New virus cases in Korea rose back to 51 on Wednesday, as the nation saw continued local cluster infections coupled with the rebound in imported cases.

Korea failed to keep the daily tally below 50 on seven days this month, one of the criteria for maintaining relatively eased restrictions. As things stand now, the public health authorities will have to stage a fight on both local and foreign fronts for the time being, epidemiological experts said.

The 51 new cases -- 31 local infections and 20 foreign arrivals -- raised the cumulative caseload to 12,535 as of midnight Tuesday, the Korea Centers for Disease Control and Prevention (KCDC) said.

According to the KCDC, 22 more people have recovered, increasing the number of cured patients to 10,930, with 1,324 people receiving treatment. The country reported no new virus-linked death, keeping the death toll at 281. It has tested 1,208,597 suspected patients since Jan. 3. Among them, 1,175,817 people tested negative with the other 20,245 awaiting results.

Health officials confirmed 19 additional cases from the densely populated greater Seoul areas, where around half of the country's 50-million population lives, while Daejeon, a metropolis 160 km south of Seoul, added eight cases.

Despite intensive track and trace efforts, quarantine officials have failed to contain spreads from a door-to-door marketing company, Richway, which held sales events for elderly citizens.

The failure to block imported cases through ports has emerged as another problem, with most cases traced to sailors on a Russia-flagged ship docked in Busan, the second-largest city.

The incident has also highlighted the loophole in quarantine procedures at the local ports, as the ship was found to have submitted falsified electronic documents over its quarantine situation.

The operator of the ship did not inform local regulators that three of its sailors showed symptoms of high fever, while Russia, the place where the boat departed initially from, also did not notify Korea that the captain had tested positive for the virus a week earlier.
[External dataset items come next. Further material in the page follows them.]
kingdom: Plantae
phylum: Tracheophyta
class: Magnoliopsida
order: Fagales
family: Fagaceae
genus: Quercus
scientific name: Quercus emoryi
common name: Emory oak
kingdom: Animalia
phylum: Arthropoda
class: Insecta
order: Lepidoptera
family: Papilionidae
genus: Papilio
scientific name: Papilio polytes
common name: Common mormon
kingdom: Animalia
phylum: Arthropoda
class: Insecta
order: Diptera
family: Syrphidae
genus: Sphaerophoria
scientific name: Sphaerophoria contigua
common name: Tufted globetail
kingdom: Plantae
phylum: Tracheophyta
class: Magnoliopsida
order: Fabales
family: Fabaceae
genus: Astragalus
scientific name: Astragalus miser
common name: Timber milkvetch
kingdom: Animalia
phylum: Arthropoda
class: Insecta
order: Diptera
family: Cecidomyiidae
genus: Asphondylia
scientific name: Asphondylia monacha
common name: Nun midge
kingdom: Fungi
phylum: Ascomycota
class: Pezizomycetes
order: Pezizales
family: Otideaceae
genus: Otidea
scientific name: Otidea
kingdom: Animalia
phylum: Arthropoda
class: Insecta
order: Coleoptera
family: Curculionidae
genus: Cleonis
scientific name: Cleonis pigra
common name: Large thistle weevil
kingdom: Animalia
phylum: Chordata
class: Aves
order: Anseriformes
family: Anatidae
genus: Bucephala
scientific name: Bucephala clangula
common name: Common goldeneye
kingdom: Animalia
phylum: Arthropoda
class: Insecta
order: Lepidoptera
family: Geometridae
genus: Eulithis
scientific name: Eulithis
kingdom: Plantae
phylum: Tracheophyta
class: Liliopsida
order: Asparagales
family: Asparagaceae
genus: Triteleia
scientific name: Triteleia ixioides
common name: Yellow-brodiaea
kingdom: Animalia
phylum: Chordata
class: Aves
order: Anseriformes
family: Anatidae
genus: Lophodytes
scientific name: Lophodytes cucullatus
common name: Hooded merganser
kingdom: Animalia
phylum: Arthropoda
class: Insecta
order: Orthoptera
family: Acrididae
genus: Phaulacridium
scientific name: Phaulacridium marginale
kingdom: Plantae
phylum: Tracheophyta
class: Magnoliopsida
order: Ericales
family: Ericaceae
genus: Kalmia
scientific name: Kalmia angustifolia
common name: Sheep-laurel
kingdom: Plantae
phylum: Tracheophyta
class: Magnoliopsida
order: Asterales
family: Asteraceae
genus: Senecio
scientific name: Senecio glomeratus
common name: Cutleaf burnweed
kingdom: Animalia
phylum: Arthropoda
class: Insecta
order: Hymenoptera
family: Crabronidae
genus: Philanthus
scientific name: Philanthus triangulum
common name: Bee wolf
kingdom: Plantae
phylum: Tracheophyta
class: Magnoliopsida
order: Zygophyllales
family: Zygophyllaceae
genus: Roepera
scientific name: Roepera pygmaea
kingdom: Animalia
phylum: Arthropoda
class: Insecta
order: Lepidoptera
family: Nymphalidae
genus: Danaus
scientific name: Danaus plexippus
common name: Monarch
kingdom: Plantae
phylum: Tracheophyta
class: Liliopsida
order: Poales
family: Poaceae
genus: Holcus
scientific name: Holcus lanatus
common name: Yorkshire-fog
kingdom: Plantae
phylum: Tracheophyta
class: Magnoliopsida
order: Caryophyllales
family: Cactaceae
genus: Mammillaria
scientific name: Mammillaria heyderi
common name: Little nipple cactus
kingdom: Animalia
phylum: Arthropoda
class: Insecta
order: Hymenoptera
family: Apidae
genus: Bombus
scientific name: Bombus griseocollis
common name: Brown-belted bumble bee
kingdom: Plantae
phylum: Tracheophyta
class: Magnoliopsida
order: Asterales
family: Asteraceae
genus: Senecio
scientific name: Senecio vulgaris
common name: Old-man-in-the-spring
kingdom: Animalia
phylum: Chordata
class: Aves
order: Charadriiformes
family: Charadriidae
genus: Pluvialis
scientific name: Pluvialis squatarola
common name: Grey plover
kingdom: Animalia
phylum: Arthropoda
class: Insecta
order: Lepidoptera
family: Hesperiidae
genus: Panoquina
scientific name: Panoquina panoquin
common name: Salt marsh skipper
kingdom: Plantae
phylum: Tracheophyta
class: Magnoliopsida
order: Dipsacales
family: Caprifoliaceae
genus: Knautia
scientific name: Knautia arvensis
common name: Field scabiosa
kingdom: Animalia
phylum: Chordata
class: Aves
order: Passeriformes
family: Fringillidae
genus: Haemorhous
To contain further spread of the virus from the ship, health officials urgently quarantined over 170 people who worked in the vicinity of the vessel and planned to conduct Covid-19 tests on all isolated people.

Amid a continued rise in cluster infections, health authorities are considering expanding stricter infection preventive measures -- currently in place only in the Seoul metropolitan area -- across the country.

On a brighter side, the health authorities said that 185 fully recovered patients had donated plasma to help develop the Covid-19 blood plasma treatment, up 123 patients from June 6. The plasma treatment is a hyperimmune globulin made by dividing up only immune proteins with various antibodies taken from the plasma of recovered COVID-19 patients.

The treatment is highly promising, as it has the potential to be one of the earliest treatment options for COVID-19, officials said.

They requested more active participation from cured citizens as the blood plasma treatment requires a lot of blood to concentrate and formulate the antibodies and immunoglobulins.